● **THE TASK**
Show every line in the records below that contains the word "evolution".

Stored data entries
******

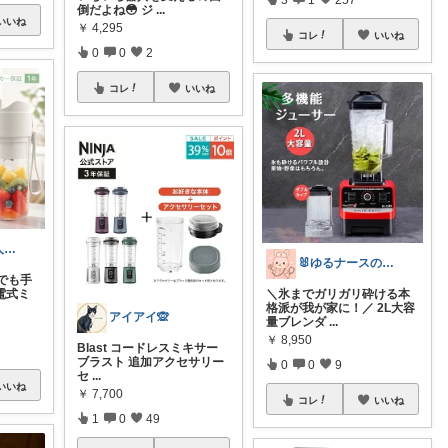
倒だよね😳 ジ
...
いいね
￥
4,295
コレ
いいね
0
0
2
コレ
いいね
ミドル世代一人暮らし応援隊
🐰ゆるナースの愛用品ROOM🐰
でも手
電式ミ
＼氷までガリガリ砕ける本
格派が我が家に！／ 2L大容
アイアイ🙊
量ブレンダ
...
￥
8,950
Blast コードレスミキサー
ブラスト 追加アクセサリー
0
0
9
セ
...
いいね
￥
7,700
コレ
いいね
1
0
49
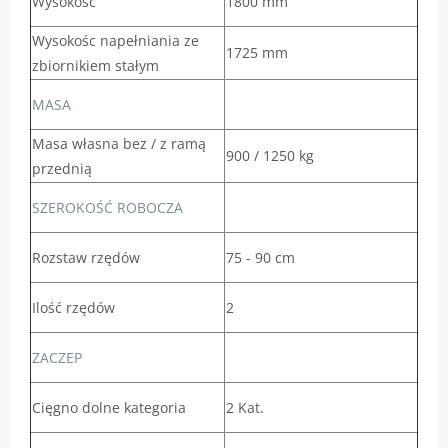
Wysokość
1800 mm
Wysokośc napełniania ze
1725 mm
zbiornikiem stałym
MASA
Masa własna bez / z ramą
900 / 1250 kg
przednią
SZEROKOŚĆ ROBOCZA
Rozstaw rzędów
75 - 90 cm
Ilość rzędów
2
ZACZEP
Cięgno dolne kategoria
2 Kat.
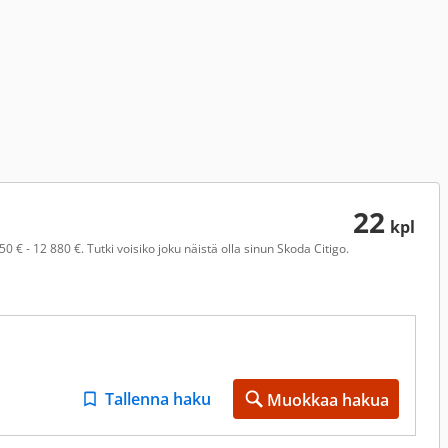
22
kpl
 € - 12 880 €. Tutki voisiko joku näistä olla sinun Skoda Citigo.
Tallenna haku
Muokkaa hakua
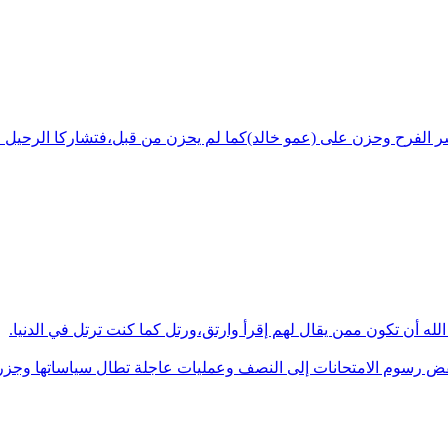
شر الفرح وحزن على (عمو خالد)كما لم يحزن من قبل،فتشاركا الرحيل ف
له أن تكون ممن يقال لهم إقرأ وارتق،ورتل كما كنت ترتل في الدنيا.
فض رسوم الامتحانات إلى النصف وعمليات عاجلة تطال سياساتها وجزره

******

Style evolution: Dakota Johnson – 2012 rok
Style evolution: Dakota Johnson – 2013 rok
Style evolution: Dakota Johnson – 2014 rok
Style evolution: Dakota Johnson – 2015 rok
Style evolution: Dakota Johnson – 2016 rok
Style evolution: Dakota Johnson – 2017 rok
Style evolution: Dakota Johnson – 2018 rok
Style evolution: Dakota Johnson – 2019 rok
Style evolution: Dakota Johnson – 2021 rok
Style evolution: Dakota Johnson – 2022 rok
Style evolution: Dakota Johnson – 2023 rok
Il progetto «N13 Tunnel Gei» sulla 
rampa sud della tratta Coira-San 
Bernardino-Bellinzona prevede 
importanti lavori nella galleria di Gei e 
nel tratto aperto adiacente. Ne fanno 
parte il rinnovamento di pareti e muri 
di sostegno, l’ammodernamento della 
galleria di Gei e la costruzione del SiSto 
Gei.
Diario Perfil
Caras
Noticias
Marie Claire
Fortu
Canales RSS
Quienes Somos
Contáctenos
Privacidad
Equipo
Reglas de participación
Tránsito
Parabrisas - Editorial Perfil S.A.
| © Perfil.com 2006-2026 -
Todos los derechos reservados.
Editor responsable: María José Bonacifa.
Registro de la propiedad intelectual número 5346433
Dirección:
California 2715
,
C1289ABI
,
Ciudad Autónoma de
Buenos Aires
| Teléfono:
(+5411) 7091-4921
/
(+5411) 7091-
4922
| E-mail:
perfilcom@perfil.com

******

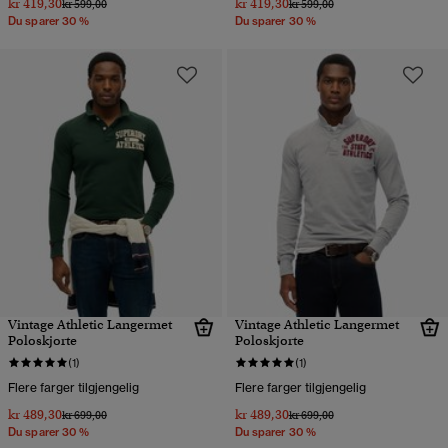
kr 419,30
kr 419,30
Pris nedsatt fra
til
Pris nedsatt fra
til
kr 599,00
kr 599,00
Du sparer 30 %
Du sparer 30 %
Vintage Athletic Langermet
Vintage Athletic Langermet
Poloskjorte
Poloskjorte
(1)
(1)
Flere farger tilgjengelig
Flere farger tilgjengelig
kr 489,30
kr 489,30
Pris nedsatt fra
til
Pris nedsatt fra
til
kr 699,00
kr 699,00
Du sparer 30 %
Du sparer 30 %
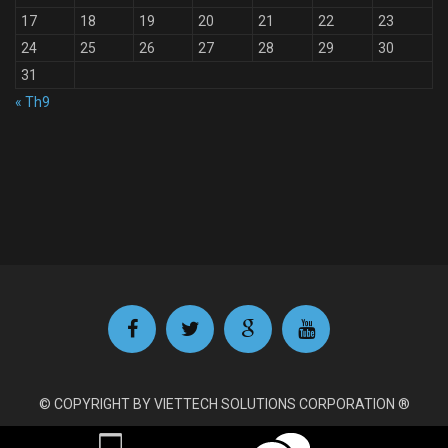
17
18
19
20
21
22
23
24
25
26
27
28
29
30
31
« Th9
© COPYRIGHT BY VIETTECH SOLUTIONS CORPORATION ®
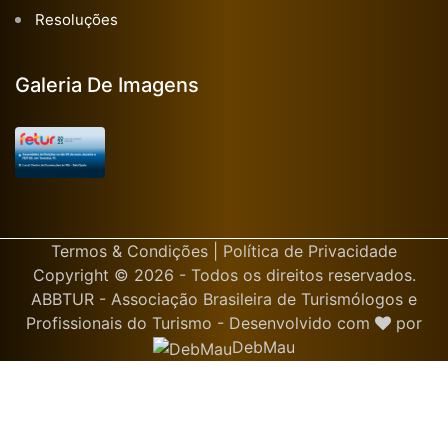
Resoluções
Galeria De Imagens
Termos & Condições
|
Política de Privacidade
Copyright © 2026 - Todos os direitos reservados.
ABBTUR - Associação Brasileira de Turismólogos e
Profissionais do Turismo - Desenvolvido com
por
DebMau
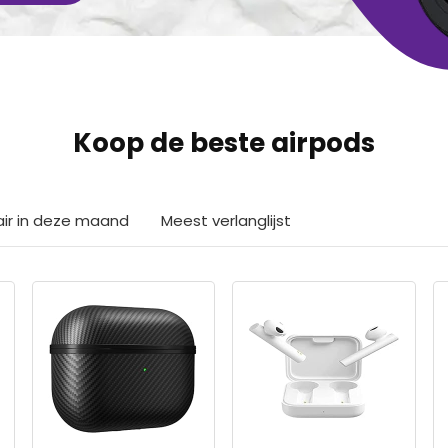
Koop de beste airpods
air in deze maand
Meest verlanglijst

******

● **RESULT FOR THIS EXERCISE**
Style evolution: Dakota Johnson – 2012 rok
Style evolution: Dakota Johnson – 2013 rok
Style evolution: Dakota Johnson – 2014 rok
Style evolution: Dakota Johnson – 2015 rok
Style evolution: Dakota Johnson – 2016 rok
Style evolution: Dakota Johnson – 2017 rok
Style evolution: Dakota Johnson – 2018 rok
Style evolution: Dakota Johnson – 2019 rok
Style evolution: Dakota Johnson – 2021 rok
Style evolution: Dakota Johnson – 2022 rok
Style evolution: Dakota Johnson – 2023 rok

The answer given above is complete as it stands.